[Coordinate-based change listings]
"""
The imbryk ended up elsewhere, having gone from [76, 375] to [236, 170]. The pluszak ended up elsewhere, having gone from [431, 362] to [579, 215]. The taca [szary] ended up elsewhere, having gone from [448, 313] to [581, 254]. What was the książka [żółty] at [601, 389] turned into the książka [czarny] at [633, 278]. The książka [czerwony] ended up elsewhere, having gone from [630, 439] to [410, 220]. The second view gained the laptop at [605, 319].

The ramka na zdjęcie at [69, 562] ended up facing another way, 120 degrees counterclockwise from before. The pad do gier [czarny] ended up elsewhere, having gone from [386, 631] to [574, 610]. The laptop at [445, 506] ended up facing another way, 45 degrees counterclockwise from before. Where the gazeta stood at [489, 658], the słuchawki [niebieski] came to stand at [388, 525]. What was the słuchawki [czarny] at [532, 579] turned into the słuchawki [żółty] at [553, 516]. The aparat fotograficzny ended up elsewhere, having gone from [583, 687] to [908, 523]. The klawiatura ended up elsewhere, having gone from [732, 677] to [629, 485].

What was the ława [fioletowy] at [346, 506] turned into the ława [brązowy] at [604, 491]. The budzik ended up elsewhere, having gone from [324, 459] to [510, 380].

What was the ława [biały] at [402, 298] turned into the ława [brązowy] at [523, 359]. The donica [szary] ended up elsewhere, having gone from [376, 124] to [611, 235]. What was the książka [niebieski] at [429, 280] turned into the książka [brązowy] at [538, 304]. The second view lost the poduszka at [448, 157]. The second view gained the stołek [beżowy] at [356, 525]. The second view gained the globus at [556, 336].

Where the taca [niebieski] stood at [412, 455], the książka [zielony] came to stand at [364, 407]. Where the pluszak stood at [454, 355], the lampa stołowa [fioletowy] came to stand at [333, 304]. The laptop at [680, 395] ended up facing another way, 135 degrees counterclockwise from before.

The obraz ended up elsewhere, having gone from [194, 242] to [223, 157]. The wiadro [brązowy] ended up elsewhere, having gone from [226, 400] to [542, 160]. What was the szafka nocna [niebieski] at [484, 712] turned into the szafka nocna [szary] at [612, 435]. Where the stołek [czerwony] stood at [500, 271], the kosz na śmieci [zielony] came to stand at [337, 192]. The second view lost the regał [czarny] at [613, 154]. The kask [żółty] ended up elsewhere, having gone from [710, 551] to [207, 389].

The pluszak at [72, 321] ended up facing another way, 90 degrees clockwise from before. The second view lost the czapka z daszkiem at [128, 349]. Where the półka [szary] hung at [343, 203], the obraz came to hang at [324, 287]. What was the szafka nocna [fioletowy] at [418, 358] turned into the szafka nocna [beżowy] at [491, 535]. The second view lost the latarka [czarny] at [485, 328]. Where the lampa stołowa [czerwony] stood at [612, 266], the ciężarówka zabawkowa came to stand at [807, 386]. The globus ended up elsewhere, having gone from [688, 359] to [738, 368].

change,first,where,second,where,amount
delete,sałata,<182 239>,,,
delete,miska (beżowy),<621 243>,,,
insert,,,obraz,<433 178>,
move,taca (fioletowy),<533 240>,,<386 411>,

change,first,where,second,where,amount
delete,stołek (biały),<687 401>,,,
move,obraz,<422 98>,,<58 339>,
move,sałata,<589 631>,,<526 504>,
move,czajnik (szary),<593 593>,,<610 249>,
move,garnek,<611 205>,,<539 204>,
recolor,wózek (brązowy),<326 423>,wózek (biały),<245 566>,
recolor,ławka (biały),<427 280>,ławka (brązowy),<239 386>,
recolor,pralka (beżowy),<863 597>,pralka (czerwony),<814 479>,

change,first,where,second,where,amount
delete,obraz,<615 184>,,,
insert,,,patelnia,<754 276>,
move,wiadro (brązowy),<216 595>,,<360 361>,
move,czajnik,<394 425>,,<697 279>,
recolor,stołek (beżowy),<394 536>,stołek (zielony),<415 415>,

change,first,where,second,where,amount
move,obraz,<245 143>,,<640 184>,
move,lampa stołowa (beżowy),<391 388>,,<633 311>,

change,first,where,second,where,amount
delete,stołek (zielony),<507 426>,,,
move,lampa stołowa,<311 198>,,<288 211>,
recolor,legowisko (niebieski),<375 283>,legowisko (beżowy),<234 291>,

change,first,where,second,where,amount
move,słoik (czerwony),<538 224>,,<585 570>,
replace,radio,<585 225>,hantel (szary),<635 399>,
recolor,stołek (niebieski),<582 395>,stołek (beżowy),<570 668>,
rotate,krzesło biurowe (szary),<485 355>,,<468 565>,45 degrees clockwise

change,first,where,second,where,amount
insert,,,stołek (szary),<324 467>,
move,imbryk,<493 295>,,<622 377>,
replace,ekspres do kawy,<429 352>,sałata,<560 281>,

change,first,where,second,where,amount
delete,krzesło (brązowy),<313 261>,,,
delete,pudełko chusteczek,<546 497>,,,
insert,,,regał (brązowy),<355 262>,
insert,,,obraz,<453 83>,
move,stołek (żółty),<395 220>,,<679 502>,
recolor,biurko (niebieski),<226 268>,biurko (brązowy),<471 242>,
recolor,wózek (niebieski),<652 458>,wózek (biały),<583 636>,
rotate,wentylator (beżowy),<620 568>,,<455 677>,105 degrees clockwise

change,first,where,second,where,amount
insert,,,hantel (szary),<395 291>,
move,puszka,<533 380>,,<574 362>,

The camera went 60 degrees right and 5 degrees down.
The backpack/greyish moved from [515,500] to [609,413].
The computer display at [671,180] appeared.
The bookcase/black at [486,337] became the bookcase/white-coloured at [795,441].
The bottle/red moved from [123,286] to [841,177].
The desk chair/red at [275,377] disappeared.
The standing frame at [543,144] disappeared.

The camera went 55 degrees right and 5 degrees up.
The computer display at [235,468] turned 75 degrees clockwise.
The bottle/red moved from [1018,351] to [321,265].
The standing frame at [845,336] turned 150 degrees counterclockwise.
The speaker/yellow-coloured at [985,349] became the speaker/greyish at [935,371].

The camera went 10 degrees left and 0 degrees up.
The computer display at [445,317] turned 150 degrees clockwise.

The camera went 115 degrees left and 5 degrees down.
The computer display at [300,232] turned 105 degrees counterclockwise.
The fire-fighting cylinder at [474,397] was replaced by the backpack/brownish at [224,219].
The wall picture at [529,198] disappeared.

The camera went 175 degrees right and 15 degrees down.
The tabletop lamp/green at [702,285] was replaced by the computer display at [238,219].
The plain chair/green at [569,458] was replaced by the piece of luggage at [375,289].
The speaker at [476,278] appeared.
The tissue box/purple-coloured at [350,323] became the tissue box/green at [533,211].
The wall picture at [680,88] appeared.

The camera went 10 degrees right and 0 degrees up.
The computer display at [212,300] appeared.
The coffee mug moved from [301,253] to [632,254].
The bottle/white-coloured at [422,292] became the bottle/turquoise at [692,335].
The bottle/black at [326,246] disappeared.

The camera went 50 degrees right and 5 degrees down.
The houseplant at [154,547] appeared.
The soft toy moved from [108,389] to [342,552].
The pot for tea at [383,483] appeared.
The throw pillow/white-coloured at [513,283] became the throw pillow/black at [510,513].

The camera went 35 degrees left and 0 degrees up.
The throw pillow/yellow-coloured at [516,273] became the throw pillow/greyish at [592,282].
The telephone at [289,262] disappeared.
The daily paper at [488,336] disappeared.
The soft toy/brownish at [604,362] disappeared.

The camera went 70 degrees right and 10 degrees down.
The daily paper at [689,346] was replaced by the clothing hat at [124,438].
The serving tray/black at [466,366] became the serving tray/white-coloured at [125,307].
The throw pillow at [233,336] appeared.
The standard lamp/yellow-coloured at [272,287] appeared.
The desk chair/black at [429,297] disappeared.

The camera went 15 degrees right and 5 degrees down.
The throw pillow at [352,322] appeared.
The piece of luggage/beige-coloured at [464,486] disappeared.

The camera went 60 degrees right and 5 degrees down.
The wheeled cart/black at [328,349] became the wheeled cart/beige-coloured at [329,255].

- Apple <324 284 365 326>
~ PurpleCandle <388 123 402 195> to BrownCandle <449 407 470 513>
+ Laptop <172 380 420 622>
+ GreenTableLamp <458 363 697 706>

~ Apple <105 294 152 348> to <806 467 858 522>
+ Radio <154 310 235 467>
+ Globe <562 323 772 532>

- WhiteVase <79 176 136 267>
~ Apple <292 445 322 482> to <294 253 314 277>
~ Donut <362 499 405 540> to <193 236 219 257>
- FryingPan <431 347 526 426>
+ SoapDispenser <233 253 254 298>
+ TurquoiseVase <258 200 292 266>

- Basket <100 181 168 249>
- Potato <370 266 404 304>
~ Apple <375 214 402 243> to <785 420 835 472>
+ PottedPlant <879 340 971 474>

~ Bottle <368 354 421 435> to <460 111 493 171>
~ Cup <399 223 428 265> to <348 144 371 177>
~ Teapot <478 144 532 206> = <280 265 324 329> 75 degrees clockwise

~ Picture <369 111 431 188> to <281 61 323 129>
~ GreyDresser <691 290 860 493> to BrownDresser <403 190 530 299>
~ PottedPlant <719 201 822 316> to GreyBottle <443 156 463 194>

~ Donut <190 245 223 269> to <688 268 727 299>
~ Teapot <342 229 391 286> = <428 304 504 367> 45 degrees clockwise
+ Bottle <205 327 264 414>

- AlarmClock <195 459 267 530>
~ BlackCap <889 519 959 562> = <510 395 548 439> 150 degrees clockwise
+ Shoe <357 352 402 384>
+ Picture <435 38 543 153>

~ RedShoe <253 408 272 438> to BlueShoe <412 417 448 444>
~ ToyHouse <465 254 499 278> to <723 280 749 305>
"""
What you return should be exactly the lines above, starting at the one with "The backpack/greyish moved" and ending at the one with "The desk chair/red at [275,377] disappeared.", and nothing else.

The backpack/greyish moved from [515,500] to [609,413].
The computer display at [671,180] appeared.
The bookcase/black at [486,337] became the bookcase/white-coloured at [795,441].
The bottle/red moved from [123,286] to [841,177].
The desk chair/red at [275,377] disappeared.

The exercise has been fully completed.